» **TEXTO DE LA PÁGINA**

╭──

Para la tradición republicana, tal categoría es multidimensional: puede fungir, simultáneamente, como concepto legal asociado a un estatus de derecho, como ideal político igualitario y como práctica política. En esa medida, implica una relación de pertenencia con una determinada politeia (o comunidad política), una relación asegurada en términos jurídicos, y una forma de participación activa en los asuntos públicos (Velasco, 2006). Esta última cuestión es vital. A diferencia del liberalismo, para los republicanos es la ciudadanía —y no la libertad— el núcleo principal de la política; pero ella supone una participación en la elaboración, implementación y control de las reglas que la comunidad política se da a sí misma para su funcionamiento democrático.[7] Entonces, «quienes están sujetos a la ley también deberían ser sus autores» (Benhabib, 2005: 154).

╰──

» **ORDEN DE TRABAJO A**
Reproduce sin cambios el fragmento del texto sobre la ciudadanía republicana que comienza en "Para la tradición" y termina en "(Benhabib, 2005: 154).".
» **ORDEN DE TRABAJO B**
Prosigue la redacción del texto sobre la ciudadanía republicana a partir de su última oración.

» **EXTRACTO DE DATOS**
╭──

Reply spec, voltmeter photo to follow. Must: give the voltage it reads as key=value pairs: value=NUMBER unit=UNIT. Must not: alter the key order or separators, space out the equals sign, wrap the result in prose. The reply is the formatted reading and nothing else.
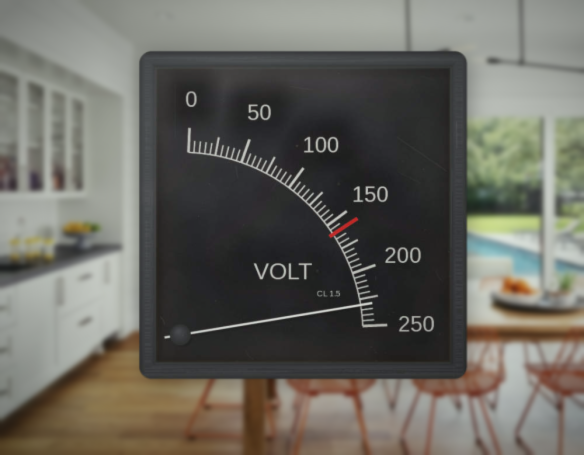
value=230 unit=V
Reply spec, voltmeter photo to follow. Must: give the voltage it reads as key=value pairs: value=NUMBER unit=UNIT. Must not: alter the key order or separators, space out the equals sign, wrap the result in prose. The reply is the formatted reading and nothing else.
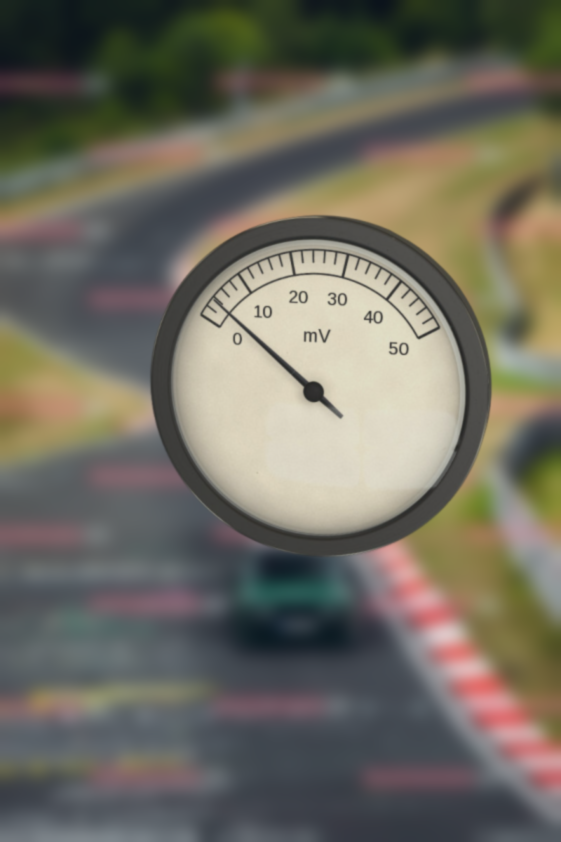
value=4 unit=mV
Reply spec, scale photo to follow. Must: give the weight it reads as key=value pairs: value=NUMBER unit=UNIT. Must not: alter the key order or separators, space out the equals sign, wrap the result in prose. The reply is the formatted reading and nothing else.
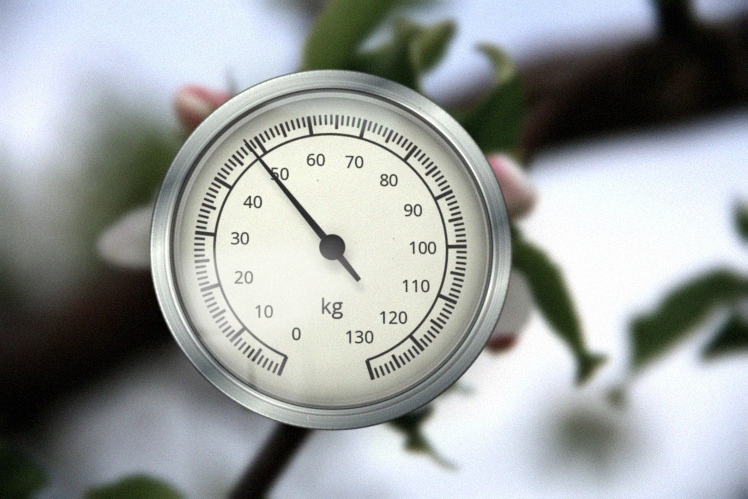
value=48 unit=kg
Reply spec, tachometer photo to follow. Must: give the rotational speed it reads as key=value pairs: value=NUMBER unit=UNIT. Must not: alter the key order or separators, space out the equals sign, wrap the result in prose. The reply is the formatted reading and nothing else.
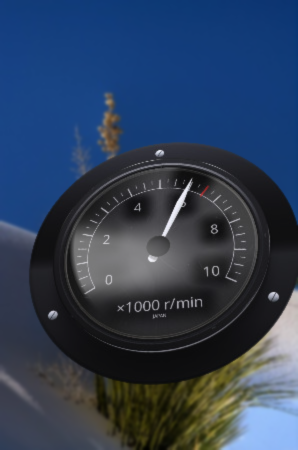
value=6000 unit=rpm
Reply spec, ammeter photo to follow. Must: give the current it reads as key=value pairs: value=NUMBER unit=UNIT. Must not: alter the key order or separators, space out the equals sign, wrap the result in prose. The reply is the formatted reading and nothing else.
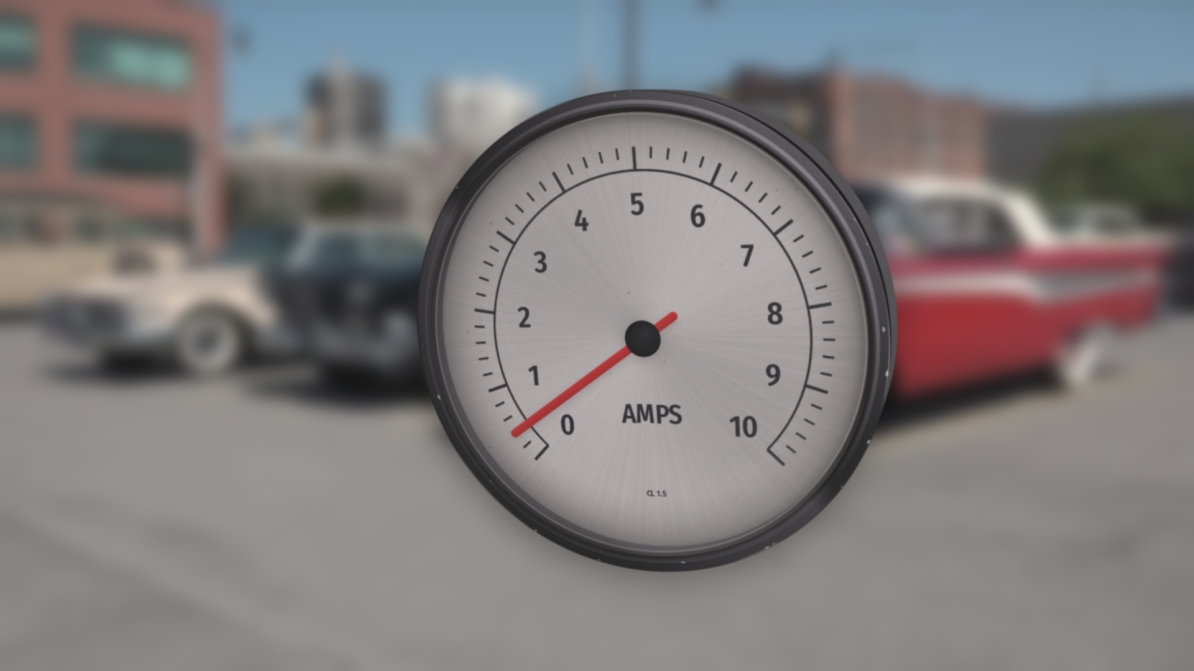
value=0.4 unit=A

╰──

» **RESULTADO A**
Para la tradición republicana, tal categoría es multidimensional: puede fungir, simultáneamente, como concepto legal asociado a un estatus de derecho, como ideal político igualitario y como práctica política. En esa medida, implica una relación de pertenencia con una determinada politeia (o comunidad política), una relación asegurada en términos jurídicos, y una forma de participación activa en los asuntos públicos (Velasco, 2006). Esta última cuestión es vital. A diferencia del liberalismo, para los republicanos es la ciudadanía —y no la libertad— el núcleo principal de la política; pero ella supone una participación en la elaboración, implementación y control de las reglas que la comunidad política se da a sí misma para su funcionamiento democrático.[7] Entonces, «quienes están sujetos a la ley también deberían ser sus autores» (Benhabib, 2005: 154).

» **RESULTADO B**
Lo anterior no le vuelve el rostro a la igualdad formal o de estatus jurídico de la ciudadanía. Ella, como notó Marx, expresa un nivel político de la realidad del mundo moderno. Stuart Hall lo enunció con claridad: «Si eres una mujer negra que está intentando asegurar derechos de ciudadanía desde la oficina local del Departamento de Seguridad Nacional […] las “definiciones legales formales” son profundamente importantes» (2010: 559). Lo mismo podría decirse de los migrantes cubanos varados en la frontera de los Estados Unidos al eliminarse la política «pies secos/pies mojados», cuando no fueron acogidos como sus antecesores. El estatus formal, entonces, importa. Sin embargo, no agota republicanamente el campo de la ciudadanía que, si se define solo desde ahí, obnubila las dimensiones y las desigualdades que excluyen a parte de los ciudadanos en beneficio de otros. Un estatus formal de derechos no garantiza la igualdad cuando, de hecho, operan exclusiones en los ámbitos de la economía y de la política.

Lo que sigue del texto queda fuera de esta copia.